I've stepped across a few fallen trees in the woods in Indiana, but the trail was a fairly wide one, and made of dirt. I'm not at all certain that the horse I was riding - a good trail horse by local standards - would have been able to step over similar trees lying across a narrow, rocky path. I've crossed noisy, airy wooden bridges in Indiana and elsewhere, and the horse - again, a good trail horse - never paused or even shortened his stride, but the bridges were sturdy, stable, and WIDE. I wouldn't have wanted to ask that good horse to tackle the kinds of bridges I've seen in the mountains. Some of those bridges are very narrow - and some of them are SUSPENSION bridges. That is, not only are they noisy and airy and narrow, but they MOVE.

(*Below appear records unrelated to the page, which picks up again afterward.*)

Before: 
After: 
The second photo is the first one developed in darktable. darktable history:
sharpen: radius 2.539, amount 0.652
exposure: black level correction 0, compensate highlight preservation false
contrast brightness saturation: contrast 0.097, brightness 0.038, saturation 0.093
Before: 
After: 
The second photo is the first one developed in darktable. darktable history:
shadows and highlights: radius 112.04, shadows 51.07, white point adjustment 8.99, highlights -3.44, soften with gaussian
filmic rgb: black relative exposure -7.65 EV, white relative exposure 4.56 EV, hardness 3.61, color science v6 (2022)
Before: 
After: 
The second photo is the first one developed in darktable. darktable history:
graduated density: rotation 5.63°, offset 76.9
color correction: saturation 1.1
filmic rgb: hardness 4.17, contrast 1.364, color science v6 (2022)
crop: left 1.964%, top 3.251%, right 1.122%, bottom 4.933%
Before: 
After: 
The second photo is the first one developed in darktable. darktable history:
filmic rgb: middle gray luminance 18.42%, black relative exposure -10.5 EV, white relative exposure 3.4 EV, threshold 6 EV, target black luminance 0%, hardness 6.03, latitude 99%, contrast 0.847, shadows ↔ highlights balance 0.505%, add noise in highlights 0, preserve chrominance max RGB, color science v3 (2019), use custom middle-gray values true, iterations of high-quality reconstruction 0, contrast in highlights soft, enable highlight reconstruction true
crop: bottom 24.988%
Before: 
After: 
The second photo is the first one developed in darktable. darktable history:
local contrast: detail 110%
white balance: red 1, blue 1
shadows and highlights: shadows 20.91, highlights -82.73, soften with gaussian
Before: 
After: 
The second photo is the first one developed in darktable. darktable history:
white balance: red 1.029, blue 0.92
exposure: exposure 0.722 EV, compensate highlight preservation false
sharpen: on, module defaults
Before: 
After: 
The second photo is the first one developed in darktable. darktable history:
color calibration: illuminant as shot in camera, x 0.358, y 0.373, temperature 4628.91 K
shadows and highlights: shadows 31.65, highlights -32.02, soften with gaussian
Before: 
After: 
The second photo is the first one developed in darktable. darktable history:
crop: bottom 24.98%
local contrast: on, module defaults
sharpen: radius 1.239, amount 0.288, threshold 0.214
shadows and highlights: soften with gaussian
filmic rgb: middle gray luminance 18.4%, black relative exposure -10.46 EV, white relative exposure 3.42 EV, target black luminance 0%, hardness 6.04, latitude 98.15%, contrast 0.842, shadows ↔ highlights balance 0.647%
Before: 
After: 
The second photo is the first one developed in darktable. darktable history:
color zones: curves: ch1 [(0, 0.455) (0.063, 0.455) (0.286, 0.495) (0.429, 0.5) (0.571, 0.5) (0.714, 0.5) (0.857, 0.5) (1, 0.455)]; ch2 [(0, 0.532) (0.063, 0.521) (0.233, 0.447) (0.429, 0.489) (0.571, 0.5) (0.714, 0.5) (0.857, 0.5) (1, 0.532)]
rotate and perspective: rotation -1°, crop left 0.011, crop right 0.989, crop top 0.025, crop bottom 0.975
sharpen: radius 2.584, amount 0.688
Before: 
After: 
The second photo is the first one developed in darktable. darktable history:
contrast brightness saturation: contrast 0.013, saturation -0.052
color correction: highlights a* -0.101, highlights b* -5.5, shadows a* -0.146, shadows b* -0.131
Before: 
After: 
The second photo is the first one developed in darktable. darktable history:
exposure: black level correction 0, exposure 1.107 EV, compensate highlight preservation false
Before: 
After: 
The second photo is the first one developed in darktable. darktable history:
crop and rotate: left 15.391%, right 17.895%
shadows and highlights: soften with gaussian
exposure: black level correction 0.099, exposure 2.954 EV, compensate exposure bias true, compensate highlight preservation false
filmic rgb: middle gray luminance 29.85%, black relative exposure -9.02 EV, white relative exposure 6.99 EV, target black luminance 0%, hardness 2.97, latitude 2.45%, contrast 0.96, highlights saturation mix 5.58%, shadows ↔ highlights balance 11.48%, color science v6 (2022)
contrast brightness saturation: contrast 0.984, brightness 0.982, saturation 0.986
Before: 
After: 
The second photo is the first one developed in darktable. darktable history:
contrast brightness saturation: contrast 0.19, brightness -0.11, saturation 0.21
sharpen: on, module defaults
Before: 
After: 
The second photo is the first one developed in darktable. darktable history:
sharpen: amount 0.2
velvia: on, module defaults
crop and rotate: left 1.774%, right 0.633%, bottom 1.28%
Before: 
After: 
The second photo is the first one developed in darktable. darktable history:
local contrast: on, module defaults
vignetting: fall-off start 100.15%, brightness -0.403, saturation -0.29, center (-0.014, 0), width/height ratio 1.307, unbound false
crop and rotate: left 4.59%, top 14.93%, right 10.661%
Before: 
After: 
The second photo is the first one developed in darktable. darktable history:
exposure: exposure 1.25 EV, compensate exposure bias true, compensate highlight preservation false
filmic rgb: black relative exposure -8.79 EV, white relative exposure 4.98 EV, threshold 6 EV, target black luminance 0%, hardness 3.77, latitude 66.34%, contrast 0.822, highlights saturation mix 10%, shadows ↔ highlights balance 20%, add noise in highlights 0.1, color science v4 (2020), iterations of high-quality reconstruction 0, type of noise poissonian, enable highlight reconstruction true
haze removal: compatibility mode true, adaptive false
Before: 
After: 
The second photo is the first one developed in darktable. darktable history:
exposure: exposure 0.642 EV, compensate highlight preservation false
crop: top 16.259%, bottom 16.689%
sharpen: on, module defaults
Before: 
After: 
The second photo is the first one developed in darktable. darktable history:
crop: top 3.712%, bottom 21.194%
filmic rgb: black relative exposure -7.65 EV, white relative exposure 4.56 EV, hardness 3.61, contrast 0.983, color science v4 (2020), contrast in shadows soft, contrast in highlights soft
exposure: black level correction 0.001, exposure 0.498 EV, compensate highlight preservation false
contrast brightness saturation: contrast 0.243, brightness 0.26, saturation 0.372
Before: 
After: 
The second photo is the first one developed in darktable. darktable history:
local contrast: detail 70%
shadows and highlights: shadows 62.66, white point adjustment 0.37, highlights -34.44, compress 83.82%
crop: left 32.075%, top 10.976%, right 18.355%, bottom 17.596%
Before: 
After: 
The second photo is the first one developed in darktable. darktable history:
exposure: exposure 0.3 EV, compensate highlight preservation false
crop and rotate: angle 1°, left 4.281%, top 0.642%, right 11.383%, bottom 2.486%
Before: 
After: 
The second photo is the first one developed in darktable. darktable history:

Your horse is used to coping with ATVs, mountain bikes, hikers, etc. - that's great. Good for him, and good for you. He tolerates dogs - good again. I saw plenty of deer when I rode in Indiana, and I'm sure you've seen deer on the trails, so I'm guessing that your horse probably doesn't have a fit about deer, either. But how do you think he would react to something bigger and stranger-looking than a deer? Some horses have learned to accept deer, but are shocked at the sight of their first elk. You don't want your horse to meet his first elk when he's doing his best to keep both of you upright and alive whilst walking a narrow rock path winding around the side of a mountain... And even if he's okay with elk, how do you think he would react to a bear? You and I both know that we don't see so very many of those on our Midwestern trails. ;-)

What it comes down to - and the reason they made the suggestion about leaving your horse there for a year - is that your horse will need to learn new skills to travel safely on rocky mountain trails. It takes time to learn new skills, to understand what you need to do, and to build the muscles to back up your understanding. Nobody is saying that your horse can't learn to cope with those trails, but what your friends are telling you is that your horse will NOT be able to come out to Colorado and start right in. He'll need to build his skills, balance, and muscles. That requires time and practice over time - and they offered to provide your horse with BOTH of those things. That's what they meant by suggesting that you might want to bring your horse out this year and ride him in the mountains next year. It was actually a very wise suggestion, and a very kind one.

I understand that you love your horse, enjoy riding the Indiana trails together, and would like to enjoy sharing your Colorado experience with him. But why not take your hosts' advice? Leave your own horse at home this year, fly to Colorado, enjoy the company and the scenery, and get acquainted with the trails and with the skills that trail horses and their riders need in the mountains. When you go home again, you can begin to work towardd building those skills. You can even start looking for specific trails - I can think of a few in Tennessee, for example - that will enable you to do some training on mountains and over rocky terrain. At that point, if you still want to ride your own horse on those Colorado mountain trails, you may want to consider taking your friends up on their generous offer to keep your horse for a year and prepare him for the challenges he'll encounter when you return to ride him on those trails the following summer. ;-)

My advice to you is that, THIS summer at least, you should fly to Colorado, ride someone else's well-trained, mountain-bred trail horse, and enjoy the experience and the absolutely spectacular scenery. I'm sure that you will miss your horse, but I'm also absolutely sure that you will be glad you didn't bring him along this time.